In 2009, Obama’s energy secretary Steven Chu, pulled the plug on Yucca. He opted instead for nuclear plants to hold on to their waste until a better repository could be developed. None have since materialized.

In the interim, 80,000 metric tons of spent nuclear fuel alone has piled up around the country and the government has been forced to pay plant operators hundreds of millions of dollars each year for breach of contract, money operators are not required to – and in many cases don’t ­– spend on storage.

The new legislative initiative that passed the house last week would direct the US Energy Department to continue a licensing process for Yucca Mountain while also moving forward with a separate plan for a temporary storage site in New Mexico or Texas.

The House approved the bill, 340-72, sending the measure to the Senate, where Nevada’s two senators have vowed to block it.

But House members from both parties outside Nevada said it was past time for the federal government to fulfill its obligation to permanently dispose of spent nuclear fuel now sitting in dozens of states, near lakes, rivers and communities.

President Donald Trump’s administration has proposed reviving the long-stalled Yucca project, which is located 161 kilometers northwest of Las Vegas, but the plan faces bipartisan opposition from the state’s governor and congressional delegation.

Energy Secretary Rick Perry has said the U.S. has a “moral obligation” to find a long-term solution to store spent fuel from its commercial nuclear fleet.
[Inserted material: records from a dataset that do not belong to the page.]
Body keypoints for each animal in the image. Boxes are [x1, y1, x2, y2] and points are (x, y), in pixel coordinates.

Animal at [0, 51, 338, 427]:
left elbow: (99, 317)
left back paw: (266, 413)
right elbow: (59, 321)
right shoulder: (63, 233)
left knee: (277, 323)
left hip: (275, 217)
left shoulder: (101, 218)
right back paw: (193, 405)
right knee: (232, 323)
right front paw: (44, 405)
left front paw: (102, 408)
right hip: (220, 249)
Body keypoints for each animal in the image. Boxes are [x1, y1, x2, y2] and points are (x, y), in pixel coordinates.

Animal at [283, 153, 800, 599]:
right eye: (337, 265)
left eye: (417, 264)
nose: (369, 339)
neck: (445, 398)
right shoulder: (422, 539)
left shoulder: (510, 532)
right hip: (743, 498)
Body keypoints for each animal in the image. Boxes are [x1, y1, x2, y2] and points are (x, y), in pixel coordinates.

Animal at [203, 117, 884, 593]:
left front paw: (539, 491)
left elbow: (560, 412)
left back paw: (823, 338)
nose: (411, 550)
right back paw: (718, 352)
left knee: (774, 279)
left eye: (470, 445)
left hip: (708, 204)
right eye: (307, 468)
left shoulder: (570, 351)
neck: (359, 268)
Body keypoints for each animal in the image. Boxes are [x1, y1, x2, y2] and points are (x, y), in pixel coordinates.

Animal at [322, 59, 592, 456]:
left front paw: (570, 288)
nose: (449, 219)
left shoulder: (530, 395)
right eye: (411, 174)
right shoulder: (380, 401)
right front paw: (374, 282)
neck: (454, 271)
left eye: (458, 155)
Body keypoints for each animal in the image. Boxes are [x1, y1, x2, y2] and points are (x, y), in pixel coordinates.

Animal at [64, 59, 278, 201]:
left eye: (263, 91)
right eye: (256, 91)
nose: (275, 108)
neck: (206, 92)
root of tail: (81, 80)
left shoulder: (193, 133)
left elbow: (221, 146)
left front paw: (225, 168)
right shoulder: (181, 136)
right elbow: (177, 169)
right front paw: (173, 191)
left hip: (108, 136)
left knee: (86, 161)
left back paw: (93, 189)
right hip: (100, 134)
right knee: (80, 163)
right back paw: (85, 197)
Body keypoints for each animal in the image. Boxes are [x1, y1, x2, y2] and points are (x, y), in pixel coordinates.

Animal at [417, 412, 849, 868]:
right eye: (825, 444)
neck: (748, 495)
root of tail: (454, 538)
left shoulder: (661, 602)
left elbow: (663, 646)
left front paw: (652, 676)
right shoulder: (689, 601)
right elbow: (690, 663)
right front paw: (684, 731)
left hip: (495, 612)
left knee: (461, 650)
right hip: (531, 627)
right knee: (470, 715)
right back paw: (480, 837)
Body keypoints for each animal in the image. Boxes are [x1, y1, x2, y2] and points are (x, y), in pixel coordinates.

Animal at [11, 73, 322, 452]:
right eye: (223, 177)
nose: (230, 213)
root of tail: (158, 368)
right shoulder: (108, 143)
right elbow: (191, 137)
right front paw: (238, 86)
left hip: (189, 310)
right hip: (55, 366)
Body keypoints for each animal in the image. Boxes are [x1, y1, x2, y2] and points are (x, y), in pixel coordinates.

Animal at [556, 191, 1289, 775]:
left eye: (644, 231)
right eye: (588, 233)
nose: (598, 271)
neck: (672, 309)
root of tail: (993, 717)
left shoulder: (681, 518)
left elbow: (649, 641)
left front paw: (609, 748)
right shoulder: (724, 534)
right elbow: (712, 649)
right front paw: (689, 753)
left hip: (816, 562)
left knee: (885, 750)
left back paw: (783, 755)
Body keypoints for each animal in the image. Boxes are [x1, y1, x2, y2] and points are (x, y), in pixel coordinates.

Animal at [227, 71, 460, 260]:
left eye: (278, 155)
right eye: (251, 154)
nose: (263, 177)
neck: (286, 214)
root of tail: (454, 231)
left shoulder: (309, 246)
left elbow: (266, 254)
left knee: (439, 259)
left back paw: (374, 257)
Trump’s budget proposes $120 million to revive the Yucca project.

While the fight over Yucca resumes, lawmakers say they hope to make progress on a plan to temporarily house tons of spent fuel that have been piling up at nuclear reactors around the country. Private companies have proposed state-of-the-art, underground facilities in remote areas of west Texas and southeastern New Mexico to store nuclear waste for up to 40 years.

The nuclear industry has said temporary storage must be addressed since the licensing process for Yucca Mountain would take years under a best-case scenario.